TASK:
Print the records below exactly. Omit every picture.

** DATA EXTRACTS follows **

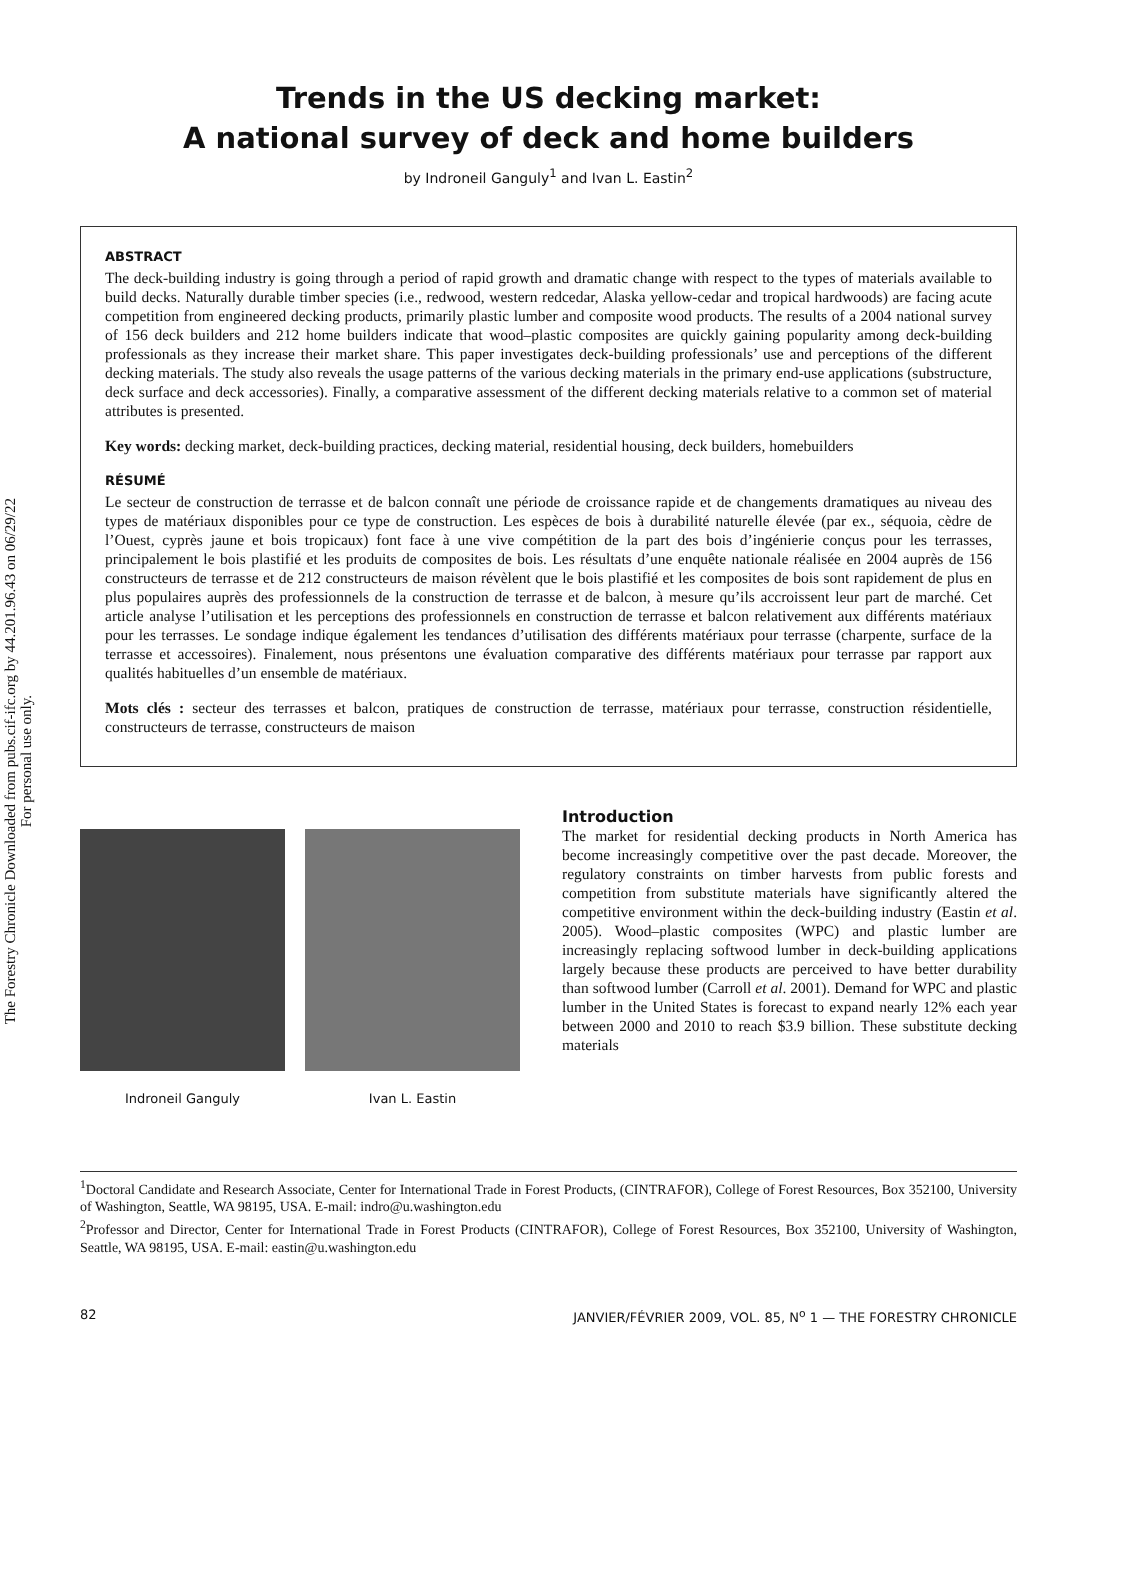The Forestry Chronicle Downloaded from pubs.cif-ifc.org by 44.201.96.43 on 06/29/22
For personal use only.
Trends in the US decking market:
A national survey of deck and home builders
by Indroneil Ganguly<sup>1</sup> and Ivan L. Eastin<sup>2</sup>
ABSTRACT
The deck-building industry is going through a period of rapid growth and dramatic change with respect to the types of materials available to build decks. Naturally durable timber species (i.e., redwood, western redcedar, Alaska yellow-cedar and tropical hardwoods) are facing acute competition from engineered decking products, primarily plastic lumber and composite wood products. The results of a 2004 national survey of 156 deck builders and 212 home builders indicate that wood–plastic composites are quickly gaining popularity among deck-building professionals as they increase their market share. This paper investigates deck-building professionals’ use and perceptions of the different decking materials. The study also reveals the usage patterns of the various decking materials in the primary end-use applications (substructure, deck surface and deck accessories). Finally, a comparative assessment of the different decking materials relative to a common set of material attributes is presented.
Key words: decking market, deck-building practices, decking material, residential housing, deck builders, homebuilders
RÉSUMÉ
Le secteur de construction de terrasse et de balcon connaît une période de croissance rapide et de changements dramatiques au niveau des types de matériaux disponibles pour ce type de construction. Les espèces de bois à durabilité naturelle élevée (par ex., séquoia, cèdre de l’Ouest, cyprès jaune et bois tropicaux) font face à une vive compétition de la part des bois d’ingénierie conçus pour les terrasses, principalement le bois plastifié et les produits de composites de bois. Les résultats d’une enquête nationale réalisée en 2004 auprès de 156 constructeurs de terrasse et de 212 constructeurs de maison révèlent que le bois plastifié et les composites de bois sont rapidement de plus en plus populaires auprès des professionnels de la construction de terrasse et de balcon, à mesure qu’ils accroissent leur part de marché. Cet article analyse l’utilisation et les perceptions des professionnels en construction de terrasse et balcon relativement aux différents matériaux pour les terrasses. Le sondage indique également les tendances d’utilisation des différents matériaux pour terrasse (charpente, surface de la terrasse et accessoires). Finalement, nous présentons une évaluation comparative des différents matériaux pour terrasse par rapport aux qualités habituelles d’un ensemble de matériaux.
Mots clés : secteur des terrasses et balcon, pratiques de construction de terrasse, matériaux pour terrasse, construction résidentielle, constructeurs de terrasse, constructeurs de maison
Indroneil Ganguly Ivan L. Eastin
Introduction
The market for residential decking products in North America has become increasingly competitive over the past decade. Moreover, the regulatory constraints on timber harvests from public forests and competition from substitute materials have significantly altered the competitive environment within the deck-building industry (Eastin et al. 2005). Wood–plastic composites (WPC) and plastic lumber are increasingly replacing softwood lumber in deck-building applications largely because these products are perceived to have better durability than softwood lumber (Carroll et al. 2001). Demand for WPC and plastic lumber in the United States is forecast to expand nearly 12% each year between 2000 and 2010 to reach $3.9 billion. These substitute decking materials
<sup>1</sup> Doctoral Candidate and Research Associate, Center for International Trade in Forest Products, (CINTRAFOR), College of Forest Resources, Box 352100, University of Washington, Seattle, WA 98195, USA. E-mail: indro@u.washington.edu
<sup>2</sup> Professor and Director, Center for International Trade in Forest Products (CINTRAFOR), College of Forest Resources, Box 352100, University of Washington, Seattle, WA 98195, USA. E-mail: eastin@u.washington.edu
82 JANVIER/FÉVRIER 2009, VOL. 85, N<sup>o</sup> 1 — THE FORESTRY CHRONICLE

** End of DATA EXTRACTS **

ANSWER TO THIS TASK:
The Forestry Chronicle Downloaded from pubs.cif-ifc.org by 44.201.96.43 on 06/29/22
For personal use only.
Trends in the US decking market:
A national survey of deck and home builders
by Indroneil Ganguly<sup>1</sup> and Ivan L. Eastin<sup>2</sup>
ABSTRACT
The deck-building industry is going through a period of rapid growth and dramatic change with respect to the types of materials available to build decks. Naturally durable timber species (i.e., redwood, western redcedar, Alaska yellow-cedar and tropical hardwoods) are facing acute competition from engineered decking products, primarily plastic lumber and composite wood products. The results of a 2004 national survey of 156 deck builders and 212 home builders indicate that wood–plastic composites are quickly gaining popularity among deck-building professionals as they increase their market share. This paper investigates deck-building professionals’ use and perceptions of the different decking materials. The study also reveals the usage patterns of the various decking materials in the primary end-use applications (substructure, deck surface and deck accessories). Finally, a comparative assessment of the different decking materials relative to a common set of material attributes is presented.
Key words: decking market, deck-building practices, decking material, residential housing, deck builders, homebuilders
RÉSUMÉ
Le secteur de construction de terrasse et de balcon connaît une période de croissance rapide et de changements dramatiques au niveau des types de matériaux disponibles pour ce type de construction. Les espèces de bois à durabilité naturelle élevée (par ex., séquoia, cèdre de l’Ouest, cyprès jaune et bois tropicaux) font face à une vive compétition de la part des bois d’ingénierie conçus pour les terrasses, principalement le bois plastifié et les produits de composites de bois. Les résultats d’une enquête nationale réalisée en 2004 auprès de 156 constructeurs de terrasse et de 212 constructeurs de maison révèlent que le bois plastifié et les composites de bois sont rapidement de plus en plus populaires auprès des professionnels de la construction de terrasse et de balcon, à mesure qu’ils accroissent leur part de marché. Cet article analyse l’utilisation et les perceptions des professionnels en construction de terrasse et balcon relativement aux différents matériaux pour les terrasses. Le sondage indique également les tendances d’utilisation des différents matériaux pour terrasse (charpente, surface de la terrasse et accessoires). Finalement, nous présentons une évaluation comparative des différents matériaux pour terrasse par rapport aux qualités habituelles d’un ensemble de matériaux.
Mots clés : secteur des terrasses et balcon, pratiques de construction de terrasse, matériaux pour terrasse, construction résidentielle, constructeurs de terrasse, constructeurs de maison
Indroneil Ganguly Ivan L. Eastin
Introduction
The market for residential decking products in North America has become increasingly competitive over the past decade. Moreover, the regulatory constraints on timber harvests from public forests and competition from substitute materials have significantly altered the competitive environment within the deck-building industry (Eastin et al. 2005). Wood–plastic composites (WPC) and plastic lumber are increasingly replacing softwood lumber in deck-building applications largely because these products are perceived to have better durability than softwood lumber (Carroll et al. 2001). Demand for WPC and plastic lumber in the United States is forecast to expand nearly 12% each year between 2000 and 2010 to reach $3.9 billion. These substitute decking materials
<sup>1</sup> Doctoral Candidate and Research Associate, Center for International Trade in Forest Products, (CINTRAFOR), College of Forest Resources, Box 352100, University of Washington, Seattle, WA 98195, USA. E-mail: indro@u.washington.edu
<sup>2</sup> Professor and Director, Center for International Trade in Forest Products (CINTRAFOR), College of Forest Resources, Box 352100, University of Washington, Seattle, WA 98195, USA. E-mail: eastin@u.washington.edu
82 JANVIER/FÉVRIER 2009, VOL. 85, N<sup>o</sup> 1 — THE FORESTRY CHRONICLE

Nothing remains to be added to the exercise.